T removeAt(size_type i);
Removes and returns the item at position i in self. This position must be between 0 and one less then the number of entries in the collection, otherwise the function throws an exception of type RWBoundsErr.
T removeFirst();
Removes and returns the first item in the collection.
T removeLast();
Removes and returns the first item in the collection.
size_type replaceAll(const_reference oldVal, const_reference newVal);
Replaces all elements t in self such that the expression (t == oldVal) is true with newVal. Returns the number of items replaced.
size_type
replaceAll(bool (*fn)(const_reference,void*), void* d,
const value_type& newval);
Replaces all elements t in self such that the expression ((*fn)(t,d))is true. Returns the number of items replaced. fn points to a user-defined tester function which must have prototype:
bool yourTester(const_reference a, void* d);
Client data may be passed through parameter d.
void sort();
Sorts the collection using the less-than operator to compare elements.
list<T,allocator>& std(); const list<T>& std() const;
Returns a reference to the underlying C++-standard collection that serves as the implementation for self. This reference may be used freely, providing access to the C++-standard interface as well as interoperability with other software components that make use of the C++-standard collections.

#### Tasks for this exercise
A - From the collection class reference, list every distinct member function name that receives its own description, giving each name once.
B - Resume the collection class reference from the point where it stops, writing a short passage in the same formal style.

#### Material provided
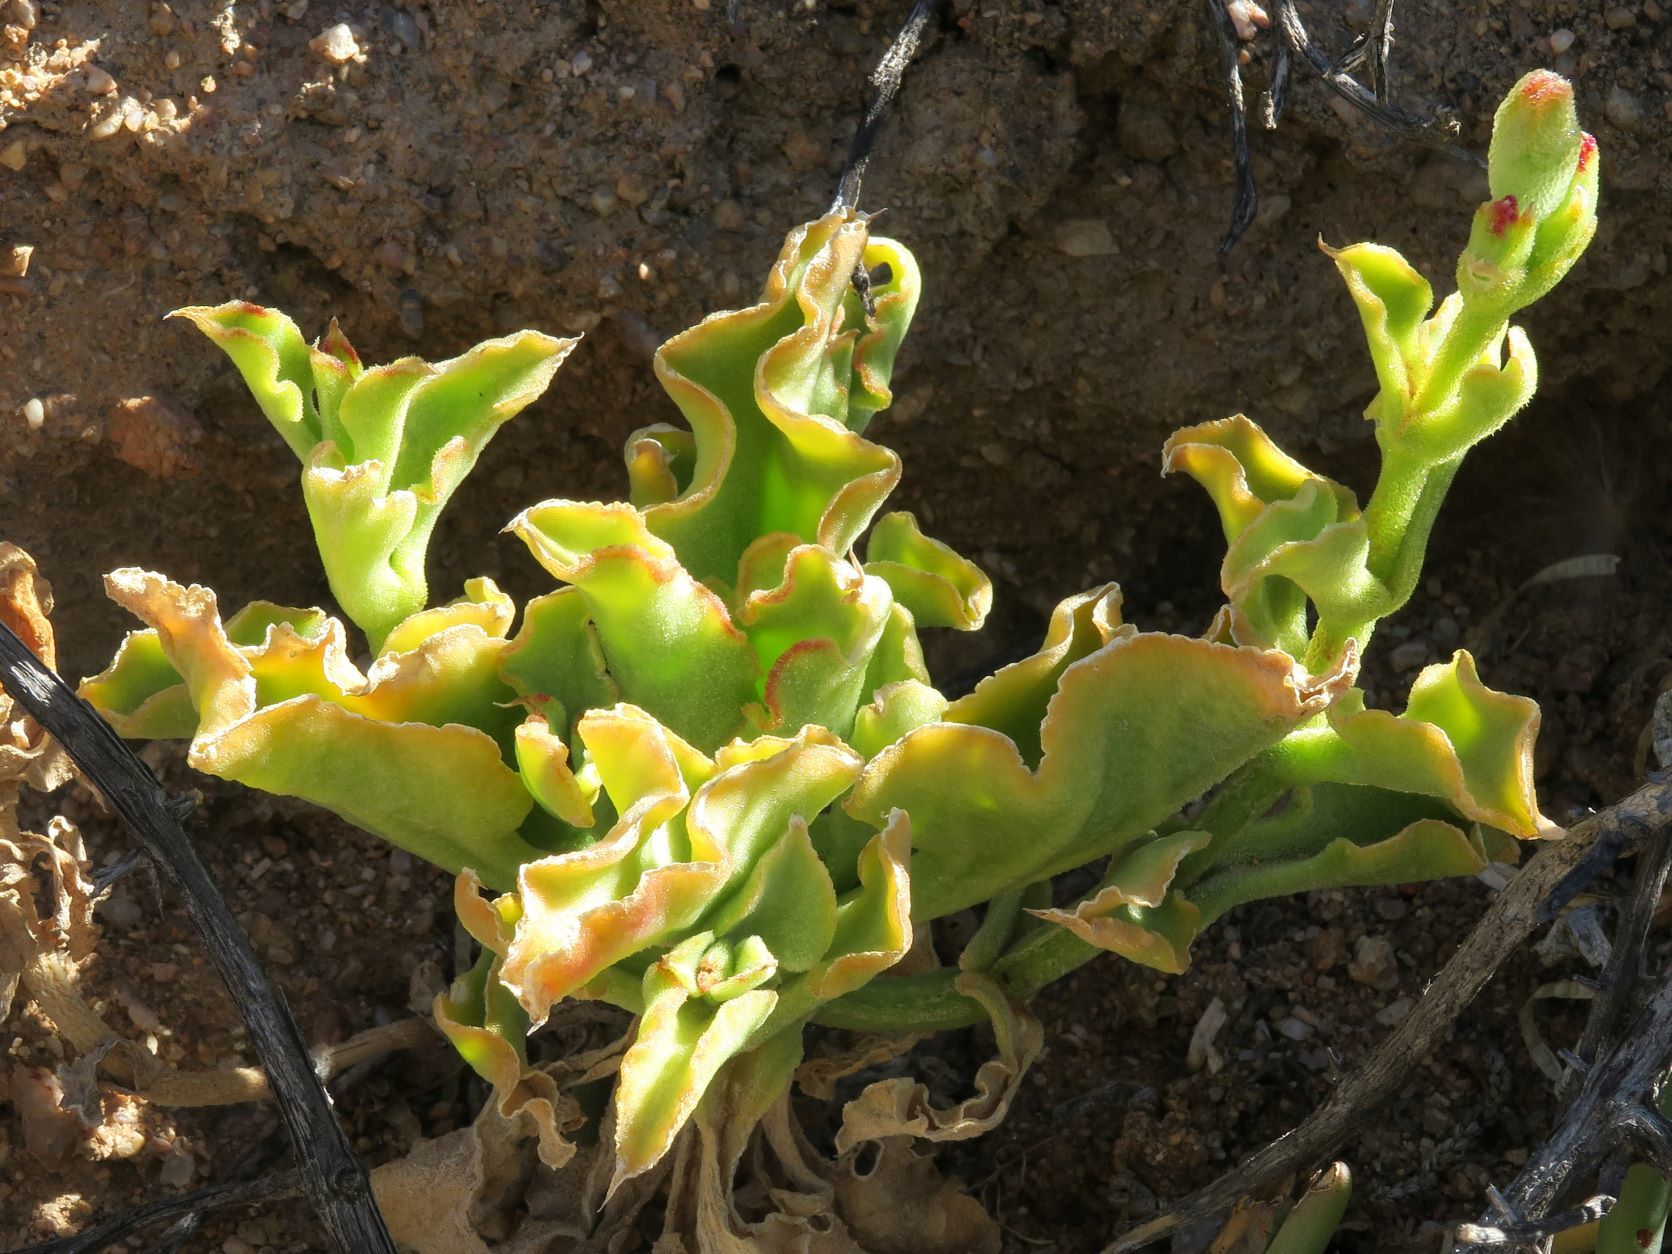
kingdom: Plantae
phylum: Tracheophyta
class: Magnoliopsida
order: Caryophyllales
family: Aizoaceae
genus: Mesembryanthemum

#### Written answers
A - removeAt, removeFirst, removeLast, replaceAll, sort, std

B -
const size_type npos;
This is the value returned by member functions such as index to indicate a non-position. The value is equal to ~(size_type)0.
RWvostream& operator<<(RWvostream& strm, const RWTValDlist<T>& coll); RWFile& operator<<(RWFile& strm, const RWTValDlist<T>& coll);
Saves the collection coll onto the output stream strm, or a reference to it if it has already been saved.
RWvistream& operator>>(RWvistream& strm, RWTValDlist<T>& coll); RWFile& operator>>(RWFile& strm, RWTValDlist<T>& coll);
Restores the contents of the collection coll from the input stream strm.
RWvistream& operator>>(RWvistream& strm, RWTValDlist<T>*& p); RWFile& operator>>(RWFile& strm, RWTValDlist<T>*& p);
Looks at the next object on the input stream strm and either creates a new collection off the heap and sets p to point to it, or sets p to point to a previously read instance. If a collection is created off the heap, then you are responsible for deleting it.